Texte à lire:
Il fallait s'arrêter sur cette forme d'énergie fluviale; car c'est d'elle que dépend le site des cultures et des établissements humains dans l'étroitesse de ces vallées. Là seulement où la rivière a pu, par ses déplacements successifs, étendre un tapis légèrement incliné d'alluvions, les champs, prairies et jardins ont trouvé place. Jalouse de ne rien perdre du sol utile, la petite ville a pris généralement position sur le seuil rocheux qui ferme la boucle. On voit ainsi, à Revin, les vieilles et noires maisons en schistes se presser étroitement. Ces bourgs ardennais semblent à la gêne, et rivés, comme dans les pays de montagnes, à certaines conditions de site. Dans l'élargissement momentané de la vallée, aucun autre bourg et village ne leur fait face, tant la rive concave est abrupte. Et la vallée ne tardant pas à se resserrer de nouveau, chacun de ces cirques qui se succèdent ainsi, de Monthermé à Revin, de là à Fumay, est comme

1. Carte 4. Boucle de Revin.

Consigne: Prolongez le texte sur les bourgs des vallées ardennaises à partir de l'endroit où il s'arrête. Le matériel ci-dessous provient d'une autre source.

Données brutes:
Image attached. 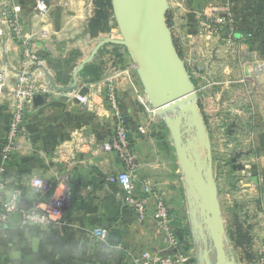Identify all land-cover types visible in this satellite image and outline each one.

Réponse attendue:
un petit monde fermé. La rivière y semble un lac. Malgré l'industrie et l'activité de ces essaims de forgerons-agriculteurs, la vie reste recueillie et comme enveloppée de solitude. Le moindre bruit, celui d'une parole, du choc d'une poutre, d'un cri d'oiseau est perçu d'une rive à l'autre.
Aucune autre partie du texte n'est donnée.